23 February 2016
Professor N. Magliato
Writing for the Sciences
The survey was an interesting look into backgrounds and their effect on how one dates. 228 participants answered these questions as honestly as possible and it led to some interesting findings. As the survey reports, the majority of the participants were Hispanic from New York that were active on social media but not on dating apps. These participants were not pressured by their parents to date inside their respective religions or ethnicities. They are currently dating or have previously dated people outside of their ethnicity or religion. A broad span of peoples participated which gave great diverse results concerning religion and ethnicity. Age and gender were withdrawn from the survey to provide an overall consensus of how dating is in society as of now.

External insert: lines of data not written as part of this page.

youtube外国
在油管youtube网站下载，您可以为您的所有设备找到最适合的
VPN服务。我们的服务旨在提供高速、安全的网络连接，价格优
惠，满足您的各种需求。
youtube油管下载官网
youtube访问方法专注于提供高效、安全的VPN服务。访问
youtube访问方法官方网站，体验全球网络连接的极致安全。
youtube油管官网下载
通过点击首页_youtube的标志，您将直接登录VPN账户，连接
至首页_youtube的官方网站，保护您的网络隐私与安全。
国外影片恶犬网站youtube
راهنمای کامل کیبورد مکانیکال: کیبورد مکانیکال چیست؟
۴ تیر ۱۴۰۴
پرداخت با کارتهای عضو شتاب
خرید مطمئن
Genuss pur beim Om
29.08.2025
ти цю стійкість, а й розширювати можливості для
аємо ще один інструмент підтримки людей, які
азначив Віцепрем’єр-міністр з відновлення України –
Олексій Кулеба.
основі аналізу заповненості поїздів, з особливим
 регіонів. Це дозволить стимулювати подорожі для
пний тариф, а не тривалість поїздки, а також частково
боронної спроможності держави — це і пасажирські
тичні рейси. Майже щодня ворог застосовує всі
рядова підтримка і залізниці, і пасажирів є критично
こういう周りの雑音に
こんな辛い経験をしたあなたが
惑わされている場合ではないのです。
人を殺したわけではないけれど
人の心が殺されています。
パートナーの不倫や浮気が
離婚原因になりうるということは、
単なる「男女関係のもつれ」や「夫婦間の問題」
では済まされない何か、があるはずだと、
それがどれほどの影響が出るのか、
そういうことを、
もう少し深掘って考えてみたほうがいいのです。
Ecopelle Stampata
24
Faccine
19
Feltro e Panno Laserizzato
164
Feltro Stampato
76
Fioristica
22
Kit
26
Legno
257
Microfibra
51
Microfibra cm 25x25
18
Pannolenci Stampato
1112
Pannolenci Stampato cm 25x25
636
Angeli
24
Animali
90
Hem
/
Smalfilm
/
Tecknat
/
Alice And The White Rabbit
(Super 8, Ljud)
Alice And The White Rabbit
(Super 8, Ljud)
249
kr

I was not expecting such a turnaround for my survey but it was very eye opening to see how people responded to it. My original prediction was that if the participants were not biased to the idea of dating outside of what they knew, then their parents would be biased to the idea. Although we do not admit it, our parents play a major factor in who we date. We tend to seek our parents’ approval when it comes to our significant other. So if our parents do not want us dating outside of our religion or ethnicity then we tend bring someone that shares our ethnicity or religion. It is refreshing to know that the biases that we experience in our daily life doesn’t affect our dating habits as well. People are opening their minds from the previous generations. This growth will hopefully be the catalyst that will allow people to realize that there are no differences between us as people, just our origin story.